More than 30 feet long and weighing more than four tons, Siats meekerorum was the top predator in its ecosystem.
“This dinosaur was a colossal predator second only to the great T. rex and perhaps Acrocanthosarus in the North American fossil record,” noted lead author Lindsay Zanno, Director of Paleontology at NCMNS/NCSU, in a statement.
The large predator was found in 2008 by Zanno during a trip to the Cedar Mountain Formation in Utah. It took two summers to remove the fossils of this giant animal.
According to the researchers, Siats is not a close relative of T. rex and other tyrannosaurs that were the prominent predators in North America for the last 20 million years of the age of dinosaurs. Siats belongs to the carchardontosaurian group of theropods. Furthermore, the large predator belongs to a branch of the carcharodontosaurian family tree that was previously unknown in North America.

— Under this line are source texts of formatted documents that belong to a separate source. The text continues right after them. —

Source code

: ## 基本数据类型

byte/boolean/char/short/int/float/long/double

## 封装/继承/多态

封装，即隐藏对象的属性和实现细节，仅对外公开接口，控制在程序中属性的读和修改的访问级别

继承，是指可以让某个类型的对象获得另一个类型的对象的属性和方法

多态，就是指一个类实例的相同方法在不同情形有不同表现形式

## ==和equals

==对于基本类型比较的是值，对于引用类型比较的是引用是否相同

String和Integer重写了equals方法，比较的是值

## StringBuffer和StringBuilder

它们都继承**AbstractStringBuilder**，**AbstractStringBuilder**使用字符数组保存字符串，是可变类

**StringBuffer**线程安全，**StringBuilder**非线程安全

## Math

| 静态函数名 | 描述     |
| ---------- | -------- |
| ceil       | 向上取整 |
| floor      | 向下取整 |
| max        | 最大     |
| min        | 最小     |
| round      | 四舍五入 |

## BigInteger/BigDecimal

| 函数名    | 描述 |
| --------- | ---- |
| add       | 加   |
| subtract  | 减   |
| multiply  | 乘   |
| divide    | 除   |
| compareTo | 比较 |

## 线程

“We were thrilled to discover the first dinosaur of its kind in North America and add to mounting evidence that dinosaurs were widely dispersed across the globe 100 million years ago,” posited study co-author Peter Makovicky, Curator of Dinosaurs at the Field Museum.
The teeth of tyrannosaurs from the Cedar Mountain Formation suggest that the tyrannosaurs living alongside Siats were a lot smaller in size.
“The huge size difference certainly suggests that tyrannosaurs were held in check by carcharodontosaurs, and only evolved into enormous apex predators after the carcharodontosaurs disappeared,” added Makovicky.
The study’s findings are described in detail in the journal Nature Communications.